Dear Hasso Plattner, I am writing you a letter and sending it as a message in a bottle. Luck has always been with me in the SAP community, so I hope that this message, too, will eventually reach you in a safe place. Sending a message in a bottle to an enthusiastic sailor seems logical to me.
Whether Bill McDermott has also retreated to a Caribbean island near you for shelter and rest, I don't know - but it would be a tradition. Not only in the U.S. ski resort of Aspen, where you own two houses, but also in your home in the Caribbean, you have often talked.
Bill no longer works for SAP, although he still gets a lot of money from you, that's just the way modern managerial contracts are, but that's another story. I'm writing you this message in a bottle from a bygone IT era, when hardware still drove the business.

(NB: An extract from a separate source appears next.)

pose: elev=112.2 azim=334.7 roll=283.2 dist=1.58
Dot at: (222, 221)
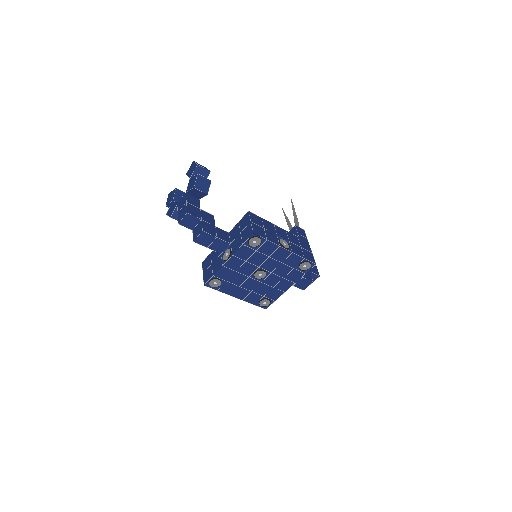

You know this era well. There are three examples in my archives from that time: Digital Equipment Corporation (DEC), Compaq and Apple. The PC shooting star Compaq bought the struggling minicomputer pioneer DEC and both together were taken over by HP.
Ultimately, the golden decades of hardware manufacturers came to an end. Apple and a few others managed the metamorphosis into software and service providers. Apple still sells a lot of hardware, but software is the differentiator.
With ERP software, SAP not only differentiated itself from the competition, but also established a new type of relationship management. Intellectual property was not an issue between existing customers, partners and SAP. Intellectual property was owned by the growing SAP community.
The common was stronger than the separating. Everyone knew their place, their responsibilities and their tasks. Today, however, coopetition or cooperation competition prevails and existing customers are looking anxiously to the future.
Relationship management between partners, customers and your SAP is in disarray. The move to the cloud is only partially working. You find yourself competing for cooperation with loyal companions.
The relationship with partners like Oracle and IBM is diffuse. What will become of Suite 7 users by 2030 who work on Oracle? What about Hana and the powerful on-prem solution IBM Power?
There are many questions from the SAP community for you and Bill McDermott's successors. After hardware came standard software in your own data center, now many are focused on the cloud.
What comes after cloud computing is uncertain. Whether there will be an agreement between SAP and Oracle regarding Business Suite 7 is uncertain. What the world will look like in a year's time and which island you will be on then is uncertain.
Honest relationship management would be the only constant and necessary condition for a successful SAP community.